*Extrait retenu:*
****
La Séparation des Églises et de l’État/Articles organiques des cultes protestants

ARTICLES ORGANIQUES
DES CULTES PROTESTANTS
TITRE PREMIER
Dispositions générales pour toutes les communions protestantes.
Article Premier

Nul ne pourra exercer les fonctions du culte, s’il n’est Français.

Art. 2.

Les églises protestantes, ni leurs ministres, ne pourront avoir des relations avec aucune puissance ni autorité étrangère.

Art. 3.

Les pasteurs et ministres des diverses communions protestantes prieront et feront prier dans la récitation de leurs offices, pour la prospérité de la République française et pour les Consuls.

Art. 4.

Aucune décision doctrinale ou dogmatique, aucun formulaire, sous le titre de Confession ou sous tout autre titre, ne pourront être publiés où devenir la matière de l’enseignement, avant que le Gouvernement en ait autorisé la publication ou promulgation.
****
*Matériel fourni:*
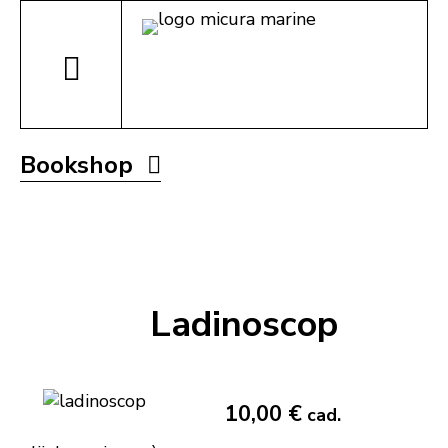
Bookshop
Ladinoscop
10,00 €
cad.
****
*Tâches à réaliser:*
**a)** Répondez aux questions suivantes sur les articles organiques des cultes protestants.
(i) Selon l'article premier, quelle condition faut-il remplir pour exercer les fonctions du culte ?
(ii) D'après l'article 3, pour qui les pasteurs et ministres doivent-ils prier dans la récitation de leurs offices ?
(iii) Selon l'article 4, quelle autorité doit autoriser la publication d'une décision doctrinale ou dogmatique ?
**b)** Recopiez fidèlement, dans les articles organiques des cultes protestants, tout le passage qui va de « Nul ne pourra » jusqu'à « pour les Consuls. ».
**c)** Rédigez la suite des articles organiques des cultes protestants, à partir de l'endroit où le texte s'arrête.

*Résultats par tâche:*
**a)**
(i) Il faut être Français pour exercer les fonctions du culte.
(ii) Ils doivent prier pour la prospérité de la République française et pour les Consuls.
(iii) C'est le Gouvernement qui doit en autoriser la publication ou promulgation.

**b)**
Nul ne pourra exercer les fonctions du culte, s’il n’est Français.

Art. 2.

Les églises protestantes, ni leurs ministres, ne pourront avoir des relations avec aucune puissance ni autorité étrangère.

Art. 3.

Les pasteurs et ministres des diverses communions protestantes prieront et feront prier dans la récitation de leurs offices, pour la prospérité de la République française et pour les Consuls.

**c)**
Art. 5.

Aucun changement dans la discipline n’aura lieu sans la même autorisation.

Art. 6.

Le Conseil d’État connaîtra de toutes les entreprises des ministres du culte, et de toutes dissensions qui, pourront s’élever entre ces ministres.

Art. 7.

Il sera pourvu au traitement des pasteurs des églises consistoriales : bien entendu qu’on imputera sur ce traitement les biens que ces églises possèdent, et le produit des oblations établies par l’usage ou par des règlements.

Art. 8.

Les dispositions portées par les articles organiques du culte catholique, sur la liberté des fondations et sur la nature des biens qui peuvent en être l’objet, seront communes aux églises protestantes.

Art. 9.

Il y aura deux académies ou séminaires dans l’est de la France, pour l’instruction des ministres de la Confession d’Augsbourg.

Art. 10.

Il y aura un séminaire à Genève, pour l’instruction des ministres des églises réformées.

Art. 11.

Les professeurs de toutes les académies ou séminaires seront nommés par le premier Consul.

Art. 12.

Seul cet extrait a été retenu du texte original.